Ледяные небеса | страница 72



Мы оказываемся наедине с Бэйквеллом впервые после Буэнос-Айреса. Я вижу, что он избегает моего взгляда. Но я предпочитаю этого не замечать. Это поручение дано ему, я пропускаю его вперед и жду, какую работу он мне предложит.

Сначала мы принимаемся за овощи. Он берет из штабеля первый ящик с картошкой, засовывает туда руку до дна, трясет его и отставляет в сторону. Затем хватает следующий. Он вне себя, но не говорит ни слова. Он не был бы Бэйквеллом, если бы сказал, в чем дело. И поэтому я, по крайней мере в том, что касается меня, ни в чем себя не виню, оставляю его наедине с русской картошкой и иду вниз в кладовую для консервов считать банки со сгущенкой.

Он, конечно, проверит сорок один ящик. Пот заливает его глаза, когда он, кипя от злости, появляется в дверях кладовой и стоит, словно палку проглотил. Что ж, сам виноват.

— Двадцать упаковок, — как ни в чем не бывало сообщаю я, — двадцать умножить на сорок. Получается восемьсот банок молока. У тебя есть куда записать?

— Запиши в своих книжках.

Он, тяжело дыша, спускается и начинает пересчитывать мои банки с молоком, хотя у него достаточно своей работы.

Ну, ладно. Я все равно люблю его. У него есть обаяние, не безграничное, но есть. Кроме того, он сильный. При желании Бэйквелл может забить гвоздь локтем. Меня очень интересует, бывает ли ему при этом больно. Он опускается на колени и пробегает пальцами по упаковкам. Сам он никогда ничего не скажет.

Ну тогда я скажу ему в лицо, что дело совсем не в книгах, если он устраивает здесь театр. За исключением нескольких придурков, он — единственный, кто за все время, прошедшее с тех пор, как я вылез из шкафа, не спросил, как получилось, что босс так на мне помешался. И я знаю, скажу я ему, почему так получается. Потому что он мне завидует. Потому что мерзкая зависть съедает его. От кое-кого на борту я такого ожидал, от него — никогда в жизни.

Бэйквелл выпрямляется и говорит:

— Правильно. Восемьсот.

После этого он поворачивается к другим упаковкам.
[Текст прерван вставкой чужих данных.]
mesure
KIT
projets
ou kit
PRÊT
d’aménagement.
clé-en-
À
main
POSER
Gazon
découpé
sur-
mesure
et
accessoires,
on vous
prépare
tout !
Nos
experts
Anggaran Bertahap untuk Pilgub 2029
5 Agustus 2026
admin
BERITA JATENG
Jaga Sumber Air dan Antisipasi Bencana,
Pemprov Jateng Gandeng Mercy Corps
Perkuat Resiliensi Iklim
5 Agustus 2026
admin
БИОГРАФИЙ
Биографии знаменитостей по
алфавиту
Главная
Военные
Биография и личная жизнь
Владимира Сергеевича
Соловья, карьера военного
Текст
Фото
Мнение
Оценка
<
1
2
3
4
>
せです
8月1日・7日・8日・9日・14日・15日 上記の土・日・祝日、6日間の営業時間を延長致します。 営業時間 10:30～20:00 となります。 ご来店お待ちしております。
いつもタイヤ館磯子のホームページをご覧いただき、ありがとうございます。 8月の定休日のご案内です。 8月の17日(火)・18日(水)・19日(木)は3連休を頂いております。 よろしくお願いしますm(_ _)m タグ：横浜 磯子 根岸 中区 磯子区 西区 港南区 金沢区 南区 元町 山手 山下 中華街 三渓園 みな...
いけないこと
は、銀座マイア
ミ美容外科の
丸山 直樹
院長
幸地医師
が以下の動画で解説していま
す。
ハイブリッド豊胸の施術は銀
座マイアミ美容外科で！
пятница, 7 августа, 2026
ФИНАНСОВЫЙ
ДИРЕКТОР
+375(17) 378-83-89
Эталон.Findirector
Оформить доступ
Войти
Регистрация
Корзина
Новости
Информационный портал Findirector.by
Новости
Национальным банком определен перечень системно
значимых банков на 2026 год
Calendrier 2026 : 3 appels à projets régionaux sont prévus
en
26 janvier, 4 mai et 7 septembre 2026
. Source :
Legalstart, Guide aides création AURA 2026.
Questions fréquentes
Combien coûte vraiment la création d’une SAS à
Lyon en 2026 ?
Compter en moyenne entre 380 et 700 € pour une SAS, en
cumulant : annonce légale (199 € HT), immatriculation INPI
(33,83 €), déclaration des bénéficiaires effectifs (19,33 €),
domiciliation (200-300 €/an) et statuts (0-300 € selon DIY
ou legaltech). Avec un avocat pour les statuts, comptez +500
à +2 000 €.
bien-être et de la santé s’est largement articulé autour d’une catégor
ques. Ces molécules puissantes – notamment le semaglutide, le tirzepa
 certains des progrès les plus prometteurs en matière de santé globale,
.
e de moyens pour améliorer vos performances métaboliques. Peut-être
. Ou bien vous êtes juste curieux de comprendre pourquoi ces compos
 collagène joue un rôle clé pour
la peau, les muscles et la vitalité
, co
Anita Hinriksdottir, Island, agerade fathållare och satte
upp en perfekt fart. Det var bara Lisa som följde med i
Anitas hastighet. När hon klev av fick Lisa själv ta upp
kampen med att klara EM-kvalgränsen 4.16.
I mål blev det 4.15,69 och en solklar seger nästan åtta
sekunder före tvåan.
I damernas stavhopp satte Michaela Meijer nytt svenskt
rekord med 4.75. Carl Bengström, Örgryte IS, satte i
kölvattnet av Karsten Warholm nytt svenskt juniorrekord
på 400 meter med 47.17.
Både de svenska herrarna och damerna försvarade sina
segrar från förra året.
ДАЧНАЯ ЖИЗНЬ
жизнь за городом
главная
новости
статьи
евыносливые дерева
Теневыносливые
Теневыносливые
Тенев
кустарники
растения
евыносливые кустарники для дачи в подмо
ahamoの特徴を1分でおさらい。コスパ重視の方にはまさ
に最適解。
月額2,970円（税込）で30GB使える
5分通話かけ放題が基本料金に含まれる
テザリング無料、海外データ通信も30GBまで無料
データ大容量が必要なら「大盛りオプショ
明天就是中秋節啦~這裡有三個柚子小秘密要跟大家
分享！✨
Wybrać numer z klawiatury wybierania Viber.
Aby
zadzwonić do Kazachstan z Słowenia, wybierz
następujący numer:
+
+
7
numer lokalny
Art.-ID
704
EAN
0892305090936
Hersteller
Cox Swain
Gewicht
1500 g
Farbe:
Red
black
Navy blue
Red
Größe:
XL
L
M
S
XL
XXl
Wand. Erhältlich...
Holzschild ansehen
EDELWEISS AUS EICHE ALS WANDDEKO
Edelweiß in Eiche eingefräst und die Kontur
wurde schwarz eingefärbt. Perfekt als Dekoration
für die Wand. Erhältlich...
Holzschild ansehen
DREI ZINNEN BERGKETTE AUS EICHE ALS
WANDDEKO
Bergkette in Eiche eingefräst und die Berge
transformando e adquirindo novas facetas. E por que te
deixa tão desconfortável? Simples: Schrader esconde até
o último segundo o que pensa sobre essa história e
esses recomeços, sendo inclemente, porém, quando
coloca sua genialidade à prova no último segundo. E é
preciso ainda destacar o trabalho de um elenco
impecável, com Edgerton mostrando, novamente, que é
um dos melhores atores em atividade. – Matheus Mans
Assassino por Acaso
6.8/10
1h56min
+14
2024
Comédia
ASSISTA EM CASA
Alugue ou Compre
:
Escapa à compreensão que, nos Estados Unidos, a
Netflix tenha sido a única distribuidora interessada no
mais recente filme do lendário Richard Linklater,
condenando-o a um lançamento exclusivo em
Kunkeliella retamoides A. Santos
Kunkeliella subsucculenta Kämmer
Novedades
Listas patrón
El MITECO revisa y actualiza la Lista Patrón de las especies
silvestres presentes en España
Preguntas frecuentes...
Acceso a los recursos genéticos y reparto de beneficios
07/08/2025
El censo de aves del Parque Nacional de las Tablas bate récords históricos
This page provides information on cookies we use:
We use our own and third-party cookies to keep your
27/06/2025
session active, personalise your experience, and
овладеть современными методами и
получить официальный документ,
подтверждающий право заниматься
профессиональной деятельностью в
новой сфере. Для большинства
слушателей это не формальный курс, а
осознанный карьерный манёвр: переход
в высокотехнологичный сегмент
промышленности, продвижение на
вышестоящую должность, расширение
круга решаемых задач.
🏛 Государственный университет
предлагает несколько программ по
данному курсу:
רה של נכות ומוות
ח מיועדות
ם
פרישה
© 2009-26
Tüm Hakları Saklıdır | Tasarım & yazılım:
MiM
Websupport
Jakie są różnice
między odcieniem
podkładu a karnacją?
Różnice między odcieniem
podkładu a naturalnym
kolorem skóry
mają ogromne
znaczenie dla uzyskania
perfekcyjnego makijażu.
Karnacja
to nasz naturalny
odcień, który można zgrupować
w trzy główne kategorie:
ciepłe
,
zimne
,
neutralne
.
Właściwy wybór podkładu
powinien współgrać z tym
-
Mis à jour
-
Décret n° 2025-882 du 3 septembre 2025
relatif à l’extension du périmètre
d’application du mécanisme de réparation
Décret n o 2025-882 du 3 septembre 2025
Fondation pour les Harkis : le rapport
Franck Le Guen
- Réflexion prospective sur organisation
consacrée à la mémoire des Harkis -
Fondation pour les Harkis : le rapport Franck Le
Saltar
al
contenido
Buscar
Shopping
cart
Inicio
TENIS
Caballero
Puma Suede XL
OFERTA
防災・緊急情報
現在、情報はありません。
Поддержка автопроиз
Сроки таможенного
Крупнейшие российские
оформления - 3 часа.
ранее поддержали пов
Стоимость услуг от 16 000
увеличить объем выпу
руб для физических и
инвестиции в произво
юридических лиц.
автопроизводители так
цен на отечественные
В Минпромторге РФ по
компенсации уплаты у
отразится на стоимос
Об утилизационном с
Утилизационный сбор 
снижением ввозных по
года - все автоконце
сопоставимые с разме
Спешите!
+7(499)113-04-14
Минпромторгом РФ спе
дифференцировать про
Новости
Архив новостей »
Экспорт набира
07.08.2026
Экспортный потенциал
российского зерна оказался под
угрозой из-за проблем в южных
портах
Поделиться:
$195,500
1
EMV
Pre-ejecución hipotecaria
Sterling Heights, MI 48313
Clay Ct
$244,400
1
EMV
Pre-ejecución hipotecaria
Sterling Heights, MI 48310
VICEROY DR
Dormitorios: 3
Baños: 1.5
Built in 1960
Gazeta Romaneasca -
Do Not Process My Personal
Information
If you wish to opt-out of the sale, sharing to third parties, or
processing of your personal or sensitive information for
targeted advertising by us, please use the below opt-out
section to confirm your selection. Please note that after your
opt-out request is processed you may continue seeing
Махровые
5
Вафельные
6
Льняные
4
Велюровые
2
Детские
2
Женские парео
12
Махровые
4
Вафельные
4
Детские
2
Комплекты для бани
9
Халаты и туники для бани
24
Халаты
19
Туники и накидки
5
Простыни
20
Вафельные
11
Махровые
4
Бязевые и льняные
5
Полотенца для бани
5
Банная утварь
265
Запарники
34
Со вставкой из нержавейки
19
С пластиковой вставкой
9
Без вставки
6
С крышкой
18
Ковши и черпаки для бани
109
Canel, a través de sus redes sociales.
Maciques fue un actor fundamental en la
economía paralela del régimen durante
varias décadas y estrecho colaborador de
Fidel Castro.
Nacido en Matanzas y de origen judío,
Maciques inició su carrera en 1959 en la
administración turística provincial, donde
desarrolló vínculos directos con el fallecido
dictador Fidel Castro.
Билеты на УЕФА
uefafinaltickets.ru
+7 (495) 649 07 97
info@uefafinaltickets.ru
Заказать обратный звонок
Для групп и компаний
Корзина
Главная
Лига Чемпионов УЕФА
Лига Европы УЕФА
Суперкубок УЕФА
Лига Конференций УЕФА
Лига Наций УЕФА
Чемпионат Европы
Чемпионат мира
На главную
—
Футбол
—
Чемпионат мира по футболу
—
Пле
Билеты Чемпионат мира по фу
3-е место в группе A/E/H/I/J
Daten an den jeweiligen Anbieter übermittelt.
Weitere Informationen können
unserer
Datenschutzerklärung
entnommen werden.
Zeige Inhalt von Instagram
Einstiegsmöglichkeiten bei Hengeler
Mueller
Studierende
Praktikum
Я уже думаю, не прыгнуть ли мне ему на спину и не укусить ли за плечо, как я некогда прыгал на Дэфидца, которого это всегда приводило в чувство, но он говорит, обращаясь скорее к банкам, чем ко мне:

— Я просто спрашиваю себя, что из тебя получится, Мерс. Знаешь, по мне, ты можешь чистить Шеклтону сапоги. Корми его, мой, а затем почитай ему на ночь сказочку. Можешь делать что хочешь. И почему ты здесь унижаешься, почему ты разбираешь его книжки и как ты сделал так, что, кроме своих героев-полярников, он взял только тебя на званый ужин с Якобсеном и его женой, я считаю, что меня это не касается, это твое личное дело, господин старший стюард. — Он поднимает указательный палец так, что тот оказывается между нашими носами, и тихо добавляет: — Но дай мне все же кое-что сказать. Никто на этом корабле не знает тебя лучше меня. Никто из них не знает, что ты нормальный парень. Но подумай-ка, откуда ребята могут знать, что ты не всегда был таким?